PRO TIP: Never call Database.MigrateAsync() in production startup. It holds a database lock during migration and blocks all connections. Use dotnet ef migrations script to generate an idempotent SQL script, review it, and apply it through your deployment pipeline before the application starts.


Seeding Reference Data

C#
// Infrastructure/Persistence/Seeders/BloodTypeSeeder.cs
public static class DatabaseSeeder
{
    public static async Task SeedAsync(AppDbContext context)
    {
        if (await context.Patients.AnyAsync())
            return;   // already seeded

        // Seed lookup tables, initial admin user, reference data
        var adminUser = AppUser.Create("admin@hospital.org", "System Administrator");
        await context.Users.AddAsync(adminUser);
        await context.SaveChangesAsync();
    }
}

Red Flag Answers

Red flag: "My Patient entity has [Key], [MaxLength(200)], and [Column("patient_id")] attributes."
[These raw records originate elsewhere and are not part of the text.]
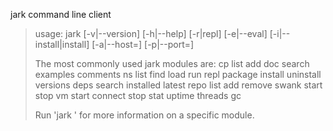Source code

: 
jark command line client 


> usage: jark [-v|--version] [-h|--help]
>             [-r|repl] [-e|--eval] [-i|--install|install]
>             [-a|--host=<hostname>] [-p|--port=<port>] <module> <command> <args>
> 
> The most commonly used jark modules are:
>     cp       list add
>     doc      search examples comments
>     ns       list find load run repl
>     package  install uninstall versions deps search installed latest
>     repo     list add remove
>     swank    start stop
>     vm       start connect stop stat uptime threads gc
> 
> Run 'jark <module>' for more information on a specific module.
> 
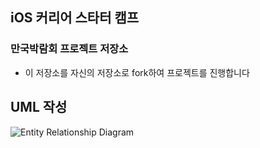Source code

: ## iOS 커리어 스타터 캠프

### 만국박람회 프로젝트 저장소

- 이 저장소를 자신의 저장소로 fork하여 프로젝트를 진행합니다


## UML 작성
![Entity Relationship Diagram](https://user-images.githubusercontent.com/80380535/124548574-e2533100-de68-11eb-9df1-d957983ed941.png)
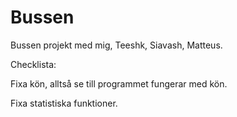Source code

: # Bussen
Bussen projekt med mig, Teeshk, Siavash, Matteus.

Checklista:

Fixa kön, alltså se till programmet fungerar med kön.

Fixa statistiska funktioner.
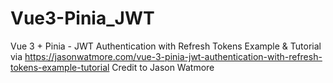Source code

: # Vue3-Pinia_JWT
Vue 3 + Pinia - JWT Authentication with Refresh Tokens Example &amp; Tutorial via https://jasonwatmore.com/vue-3-pinia-jwt-authentication-with-refresh-tokens-example-tutorial
Credit to Jason Watmore
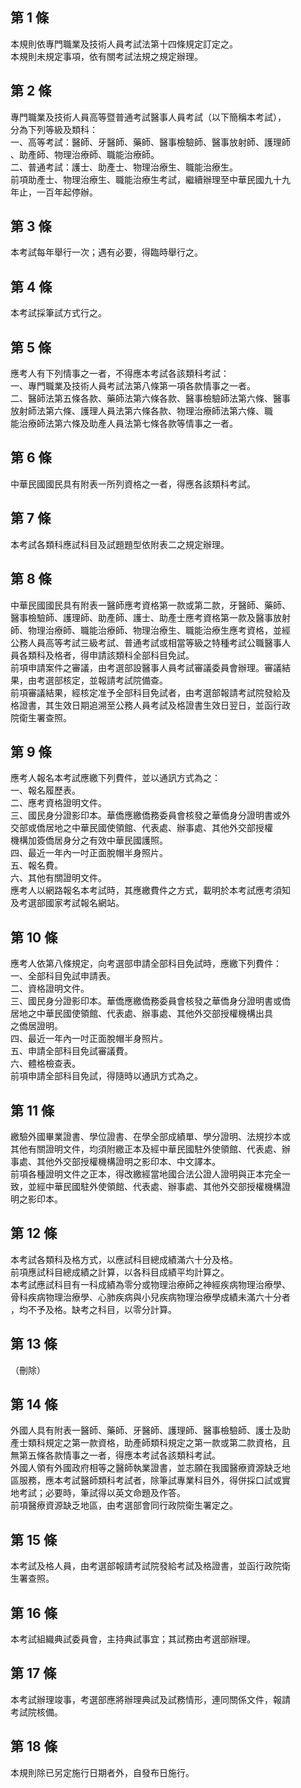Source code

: 第 1 條
-------
本規則依專門職業及技術人員考試法第十四條規定訂定之。  
本規則未規定事項，依有關考試法規之規定辦理。

第 2 條
-------
專門職業及技術人員高等暨普通考試醫事人員考試（以下簡稱本考試），  
分為下列等級及類科：  
一、高等考試：醫師、牙醫師、藥師、醫事檢驗師、醫事放射師、護理師  
    、助產師、物理治療師、職能治療師。  
二、普通考試：護士、助產士、物理治療生、職能治療生。  
前項助產士、物理治療生、職能治療生考試，繼續辦理至中華民國九十九  
年止，一百年起停辦。

第 3 條
-------
本考試每年舉行一次；遇有必要，得臨時舉行之。

第 4 條
-------
本考試採筆試方式行之。

第 5 條
-------
應考人有下列情事之一者，不得應本考試各該類科考試：  
一、專門職業及技術人員考試法第八條第一項各款情事之一者。  
二、醫師法第五條各款、藥師法第六條各款、醫事檢驗師法第六條、醫事  
    放射師法第六條、護理人員法第六條各款、物理治療師法第六條、職  
    能治療師法第六條及助產人員法第七條各款等情事之一者。

第 6 條
-------
中華民國國民具有附表一所列資格之一者，得應各該類科考試。

第 7 條
-------
本考試各類科應試科目及試題題型依附表二之規定辦理。

第 8 條
-------
中華民國國民具有附表一醫師應考資格第一款或第二款，牙醫師、藥師、  
醫事檢驗師、護理師、助產師、護士、助產士應考資格第一款及醫事放射  
師、物理治療師、職能治療師、物理治療生、職能治療生應考資格，並經  
公務人員高等考試三級考試、普通考試或相當等級之特種考試公職醫事人  
員各類科及格者，得申請該類科全部科目免試。  
前項申請案件之審議，由考選部設醫事人員考試審議委員會辦理。審議結  
果，由考選部核定，並報請考試院備查。  
前項審議結果，經核定准予全部科目免試者，由考選部報請考試院發給及  
格證書，其生效日期追溯至公務人員考試及格證書生效日翌日，並函行政  
院衛生署查照。

第 9 條
-------
應考人報名本考試應繳下列費件，並以通訊方式為之：  
一、報名履歷表。  
二、應考資格證明文件。  
三、國民身分證影印本。華僑應繳僑務委員會核發之華僑身分證明書或外  
    交部或僑居地之中華民國使領館、代表處、辦事處、其他外交部授權  
    機構加簽僑居身分之有效中華民國護照。  
四、最近一年內一吋正面脫帽半身照片。  
五、報名費。  
六、其他有關證明文件。  
應考人以網路報名本考試時，其應繳費件之方式，載明於本考試應考須知  
及考選部國家考試報名網站。

第 10 條
--------
應考人依第八條規定，向考選部申請全部科目免試時，應繳下列費件：  
一、全部科目免試申請表。  
二、資格證明文件。  
三、國民身分證影印本。華僑應繳僑務委員會核發之華僑身分證明書或僑  
    居地之中華民國使領館、代表處、辦事處、其他外交部授權機構出具  
    之僑居證明。  
四、最近一年內一吋正面脫帽半身照片。  
五、申請全部科目免試審議費。  
六、體格檢查表。  
前項申請全部科目免試，得隨時以通訊方式為之。

第 11 條
--------
繳驗外國畢業證書、學位證書、在學全部成績單、學分證明、法規抄本或  
其他有關證明文件，均須附繳正本及經中華民國駐外使領館、代表處、辦  
事處、其他外交部授權機構證明之影印本、中文譯本。  
前項各種證明文件之正本，得改繳經當地國合法公證人證明與正本完全一  
致，並經中華民國駐外使領館、代表處、辦事處、其他外交部授權機構證  
明之影印本。

第 12 條
--------
本考試各類科及格方式，以應試科目總成績滿六十分及格。  
前項應試科目總成績之計算，以各科目成績平均計算之。  
本考試應試科目有一科成績為零分或物理治療師之神經疾病物理治療學、  
骨科疾病物理治療學、心肺疾病與小兒疾病物理治療學成績未滿六十分者  
，均不予及格。缺考之科目，以零分計算。

第 13 條
--------
（刪除）

第 14 條
--------
外國人具有附表一醫師、藥師、牙醫師、護理師、醫事檢驗師、護士及助  
產士類科規定之第一款資格，助產師類科規定之第一款或第二款資格，且  
無第五條各款情事之一者，得應本考試各該類科考試。  
外國人領有外國政府相等之醫師執業證書，並志願在我國醫療資源缺乏地  
區服務，應本考試醫師類科考試者，除筆試專業科目外，得併採口試或實  
地考試；必要時，筆試得以英文命題及作答。  
前項醫療資源缺乏地區，由考選部會同行政院衛生署定之。

第 15 條
--------
本考試及格人員，由考選部報請考試院發給考試及格證書，並函行政院衛  
生署查照。

第 16 條
--------
本考試組織典試委員會，主持典試事宜；其試務由考選部辦理。

第 17 條
--------
本考試辦理竣事，考選部應將辦理典試及試務情形，連同關係文件，報請  
考試院核備。

第 18 條
--------
本規則除已另定施行日期者外，自發布日施行。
The domain layer now depends on EF Core. You cannot use the entity without EF Core. It cannot be instantiated in a pure unit test without the EF Core annotation system being loaded.

Green answer: "Domain entities have no attributes. All mapping is in IEntityTypeConfiguration<T> classes in Infrastructure, discovered automatically by ApplyConfigurationsFromAssembly. The entity is a plain C# class."


Key Takeaway

EF Core is an infrastructure detail. Domain entities model the business. IEntityTypeConfiguration<T> classes bridge the gap — they tell EF Core how to persist entities without the entities knowing they are being persisted. When EF Core releases a breaking change, you update the configuration classes. The entities do not change.